I was headed down there one winter morning, when the guy who owned that perfect little farm flagged me down...and he was boiling! During the night, a few snowmobiles had come down the road--illegally, I might add--then come off the road onto his property and ridden down the outside of the snowbank which was right down the line of about a dozen small evergreens he'd planted just the summer before. He hadn't even gone out to see how badly they'd been damaged, but the tracks ran right down the tops of them.
I assured him that I'd do anything I could to find the culprits, but didn't offer him any real hope. He didn't know how many machines there had been, had no description of them, he could only tell me about when he'd heard them go down the road.

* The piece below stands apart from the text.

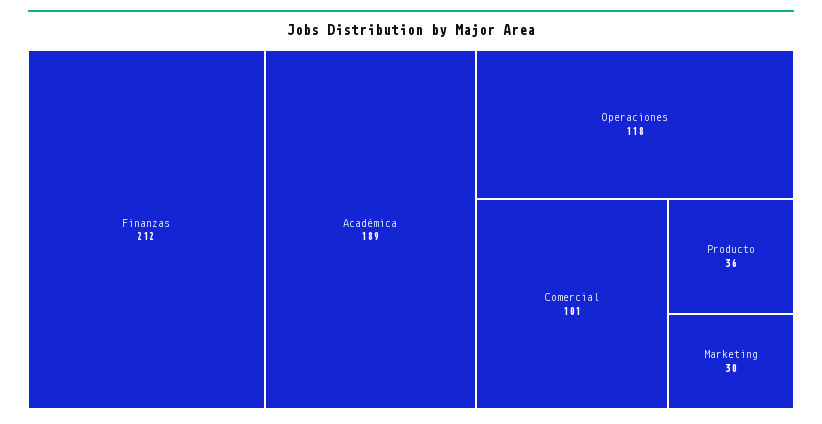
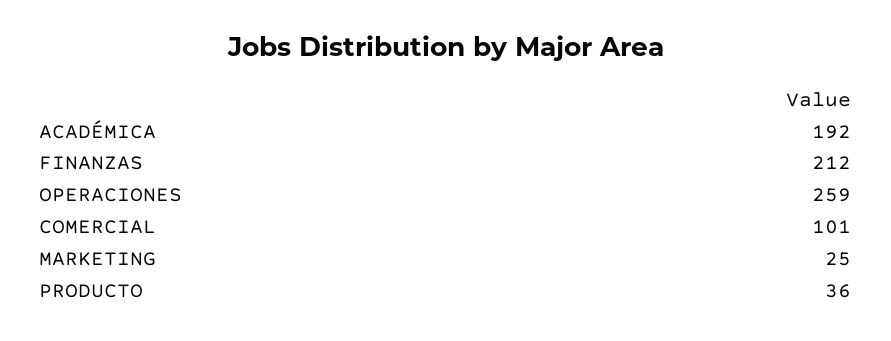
Académica: 189 -> 192
Operaciones: 118 -> 259
Marketing: 30 -> 25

I checked all the spots nearby where I thought I might get lucky and find a group of snowmobiles, but had no luck on that; so I was sitting at another trail head when a young man pulled up next to me in his car and started asking questions about where all the trails in the area came out. My curiosity aroused, I asked a few questions and found that he and his friends had been lost the night before while snowmobiling and had eventually found their way back to their starting point after wandering around that area for several hours. He was now out to figure out where they had been. The more he answered my questions, the more I was sure that he was one of the guys who had wrecked the farmer's trees.
I finally told him what I suspected he and his friends had done and he readily volunteered to follow me back to the farm and take care of any damages that they may have caused.

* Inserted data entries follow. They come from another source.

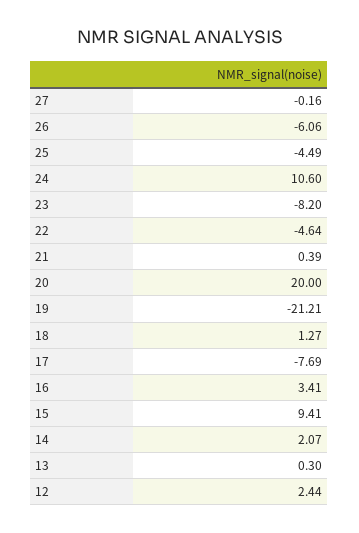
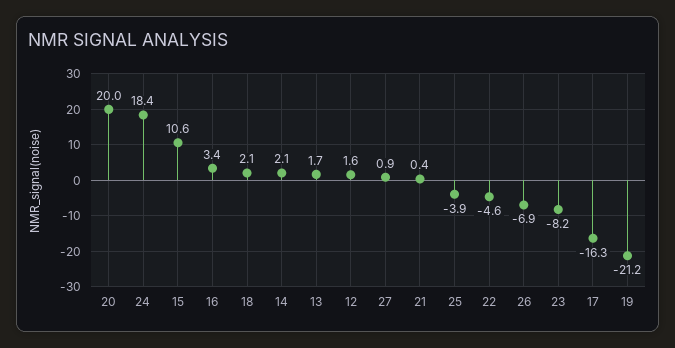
27: -0.16 -> 0.9
26: -6.06 -> -6.9
25: -4.49 -> -3.9
24: 10.6 -> 18.4
18: 1.27 -> 2.1
17: -7.69 -> -16.3
15: 9.41 -> 10.6
13: 0.3 -> 1.7
12: 2.44 -> 1.6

When we pulled into the farm's driveway, I looked back at him in and could see him nodding his head. They'd been through there the night before. The farmer came out, looking somewhat baffled and I told him I'd caught his snowmobile violators. He couldn't believe it. He was so baffled by the fact that I'd caught someone that when I left he and the suspect were talking like long lost friends. I don't thing he ever collected any damages...the heart-felt apology was enough.